Bekanntlich soll Österreich im Zuge des EU-Umsiedlungsprogramms (Relocation) knapp 2000 Flüchtlinge aus Italien und Griechenland übernehmen. "Eine Beteiligung Österreichs an der Umsiedlung zugunsten Italiens und Griechenlands", argumentiert Kern, "sei im Sinn der europäischen Solidarität nicht gerechtfertigt". Durch die Aufnahme der vielen Flüchtlinge, die ja ausgerechnet aus Italien und Griechenland gekommen sind, habe Österreich die beiden Länder ohnehin bereits entlastet. "Österreich hat zu einer erheblichen und über das Siedlungsprogramm hinausgehende Entlastung der beiden Mitgliedsstaaten beigetragen", so Kern im Schreiben an Juncker.
"50 nehme ich sofort in Ottakring"
Dass die Bundesregierung an der vereinbarten Flüchtlingsumverteilung ("Relocation") nicht mehr teilnehmen möchte, sorgt beim Wiener Bürgermeister Michael Häupl (SPÖ) für Unverständnis. "Wir haben uns an geltende Beschlüsse zu halten", mahnte er im Gespräch mit dem "Standard". Zusatz: "Die 50 nehme ich sofort in Ottakring."

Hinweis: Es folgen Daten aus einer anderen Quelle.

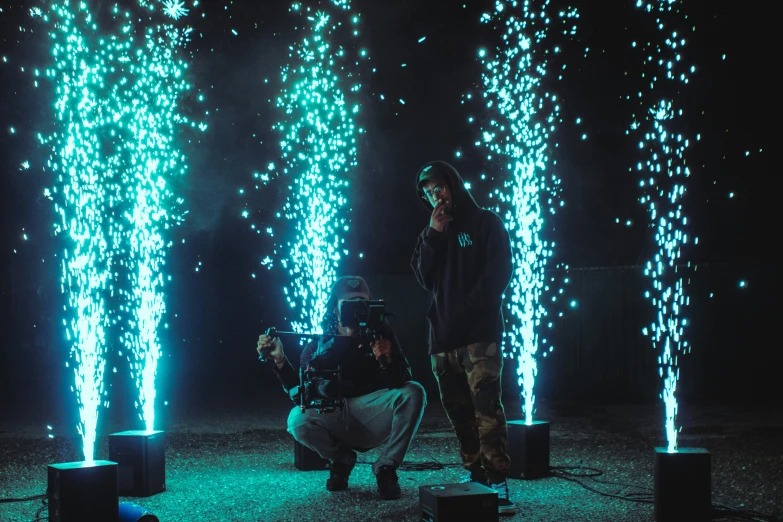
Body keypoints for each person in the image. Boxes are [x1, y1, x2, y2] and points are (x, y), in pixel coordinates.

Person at [256, 276, 426, 500]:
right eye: (349, 305)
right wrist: (280, 361)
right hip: (336, 415)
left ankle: (386, 467)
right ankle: (341, 459)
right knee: (297, 419)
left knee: (414, 391)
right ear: (335, 309)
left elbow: (401, 381)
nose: (356, 311)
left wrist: (388, 358)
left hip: (372, 413)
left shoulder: (381, 335)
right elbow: (301, 397)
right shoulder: (319, 344)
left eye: (362, 304)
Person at [410, 161, 516, 515]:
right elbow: (423, 277)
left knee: (487, 411)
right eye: (427, 192)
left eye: (438, 187)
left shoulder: (486, 222)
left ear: (453, 184)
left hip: (479, 337)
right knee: (459, 416)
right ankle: (476, 478)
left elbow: (499, 271)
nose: (434, 196)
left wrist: (468, 310)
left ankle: (498, 480)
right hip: (441, 342)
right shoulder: (432, 232)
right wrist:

Häupl bezieht sich dabei auf den jüngsten Anlassfall, in dem es um
50 unbegleitete Minderjährige ging. Häupls Vorstoß ist nicht ohne Ironie: Es sind Verteidigungsminister Hans Peter Doskozil und Bundeskanzler Christian Kern, die den Einstieg propagiert haben. Innenminister Wolfgang Sobotka folgte widerstrebend der Idee. Gleichzeitig verwies Häupl drauf, dass man sich "nicht sang- und klanglos" von EU-Beschlüssen verabschieden könne.
Darauf nahm postwendend auch Lopatka Bezug: Es wäre besser gewesen, den Kern-Brief an den Ottakringer Bezirksvorsteher zu richten.